PM – Cito spesso il titolo di un libro degli anni Cinquanta di Carlo Levi, “Il futuro ha un cuore antico”, e mi chieso se una memoria digitale sia davvero garantita. Le faccio un esempio. Nella redazione del Corriere della Sera abbiamo tutte le lettere e gli appunti dei vari direttori. Oggi sono diventate tutte mail, la cui archiviazione è più imprevedibile. Personalmente ero giunto a ipotizzare che le imprese sensibili culturalmente dovessero nominare un responsabile della memoria, che curi la conservazione dei file e faccia sì che non si disperda la memoria. Credo che avere un futuro senza memoria sia una cosa terribile, e vorrei sapere come la politica pensa di fare fronte a questo rischio.

DF - È un grande tema. Nell’ultima riforma del Ministero abbiamo scelto di creare una digital library, che raccoglie tutte le strutture del Ministero che si occupavano della conservazione della memoria, dagli archivi alle biblioteche, alle sovrintendenze, un patrimonio sconfinato che nessuna fondazione privata potrà nemmeno immaginarsi.

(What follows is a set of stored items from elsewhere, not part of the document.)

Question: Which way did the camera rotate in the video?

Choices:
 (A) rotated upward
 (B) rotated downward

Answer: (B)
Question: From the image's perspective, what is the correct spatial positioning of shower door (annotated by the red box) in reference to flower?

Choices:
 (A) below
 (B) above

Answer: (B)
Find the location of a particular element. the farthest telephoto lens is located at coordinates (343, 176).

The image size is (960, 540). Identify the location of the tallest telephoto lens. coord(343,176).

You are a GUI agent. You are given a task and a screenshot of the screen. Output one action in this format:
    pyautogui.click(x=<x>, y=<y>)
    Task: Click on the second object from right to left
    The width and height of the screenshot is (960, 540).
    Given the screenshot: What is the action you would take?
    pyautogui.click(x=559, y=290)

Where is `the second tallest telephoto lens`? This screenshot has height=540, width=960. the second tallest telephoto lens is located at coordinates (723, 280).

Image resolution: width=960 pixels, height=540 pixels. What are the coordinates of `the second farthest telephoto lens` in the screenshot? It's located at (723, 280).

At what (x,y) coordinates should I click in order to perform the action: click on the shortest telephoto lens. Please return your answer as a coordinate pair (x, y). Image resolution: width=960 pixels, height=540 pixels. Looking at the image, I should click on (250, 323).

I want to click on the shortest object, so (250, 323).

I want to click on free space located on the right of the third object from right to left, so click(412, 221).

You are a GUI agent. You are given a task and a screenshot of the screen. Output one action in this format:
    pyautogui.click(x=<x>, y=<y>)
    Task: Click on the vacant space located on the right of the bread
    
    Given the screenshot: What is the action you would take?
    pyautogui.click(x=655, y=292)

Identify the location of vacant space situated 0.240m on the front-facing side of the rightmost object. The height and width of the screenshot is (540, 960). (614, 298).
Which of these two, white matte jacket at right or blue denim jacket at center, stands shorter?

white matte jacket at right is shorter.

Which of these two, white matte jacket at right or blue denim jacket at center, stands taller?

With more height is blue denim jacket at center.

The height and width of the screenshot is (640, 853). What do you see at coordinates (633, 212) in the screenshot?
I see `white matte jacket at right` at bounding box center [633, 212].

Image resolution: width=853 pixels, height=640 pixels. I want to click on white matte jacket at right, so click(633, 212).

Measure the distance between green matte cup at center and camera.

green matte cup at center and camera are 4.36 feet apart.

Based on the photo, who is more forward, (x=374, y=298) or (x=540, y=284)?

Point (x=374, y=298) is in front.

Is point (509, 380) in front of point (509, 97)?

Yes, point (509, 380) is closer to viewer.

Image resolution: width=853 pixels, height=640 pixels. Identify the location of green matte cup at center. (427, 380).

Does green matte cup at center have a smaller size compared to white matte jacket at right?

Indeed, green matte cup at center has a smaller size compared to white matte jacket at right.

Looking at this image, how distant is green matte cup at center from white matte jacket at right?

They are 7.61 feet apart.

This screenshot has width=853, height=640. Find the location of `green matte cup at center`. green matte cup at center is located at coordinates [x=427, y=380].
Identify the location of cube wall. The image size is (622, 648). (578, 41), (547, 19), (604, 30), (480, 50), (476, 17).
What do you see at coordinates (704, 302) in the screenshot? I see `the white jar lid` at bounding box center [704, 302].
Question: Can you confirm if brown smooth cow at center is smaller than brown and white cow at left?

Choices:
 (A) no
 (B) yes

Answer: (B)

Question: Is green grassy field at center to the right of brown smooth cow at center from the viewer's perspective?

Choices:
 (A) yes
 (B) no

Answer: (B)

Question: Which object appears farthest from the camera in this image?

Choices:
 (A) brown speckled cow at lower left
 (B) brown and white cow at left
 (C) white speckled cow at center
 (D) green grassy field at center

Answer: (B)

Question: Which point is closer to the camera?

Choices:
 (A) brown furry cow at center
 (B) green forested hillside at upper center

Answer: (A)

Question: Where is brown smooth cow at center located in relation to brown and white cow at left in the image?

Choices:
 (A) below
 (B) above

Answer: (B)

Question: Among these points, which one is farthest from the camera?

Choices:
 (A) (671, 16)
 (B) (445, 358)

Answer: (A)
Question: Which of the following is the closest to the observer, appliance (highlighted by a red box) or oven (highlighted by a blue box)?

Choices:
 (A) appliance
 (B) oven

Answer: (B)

Sicuramente la prima sfida è digitalizzare il patrimonio esistente e la digital library ha avuto 500 milioni in dotazione nel recovery fund. L’altra grande sfida è questa che lei ha posto. Le nostre mail, quando si cambia telefono o computer dove finiscono? Vengono dimenticate. È una sfida che non è solo italiana ma sulla quale dobbiamo assolutamente accelerare perché questo patrimonio non venga disperso.

PM - Il mecenatismo oggi: come facciamo a incentivare la collaborazione dei privati? Solo con strumenti fiscali, su cui lei ha fatto moltissimo? Come riusciamo a far capire alle imprese stesse che l’investimento in cultura può essere un investimento con un ritorno anche economico?

DF - Nel 2015 abbiamo introdotto un incentivo fiscale molto forte che ha portato a circa mezzo miliardo di donazioni allo stato, ma non è abbastanza. Dovrebbe entrare nella cultura delle imprese italiane – soprattutto delle grandi imprese – il concetto di give back, di restituzione al loro paese: Se tu nel mondo vendi un prodotto, anche se sono pantaloni o cibo o vino, lo vendi perché dietro c’è l’Italia, dietro quel prodotto vendi anche in qualche modo la bellezza italiana, la storia italiana, l’arte italiana, i saperi italiani, quindi hai un vantaggio che in qualche modo devi restituire al paese. Ma questa non è una battaglia di norme, è una battaglia morale e sociale che possono condurre tutti. Vorrei si arrivasse al momento in cui nella valutazione del bilancio di un’impresa ci fosse anche quanto ha fatto per la cultura.

PM - Questo legare cultura e sviluppo economico credo che sia un compito meraviglioso e difficilissimo in cui tutti ci sentiamo impegnati e lei in primissima linea. La ringrazio.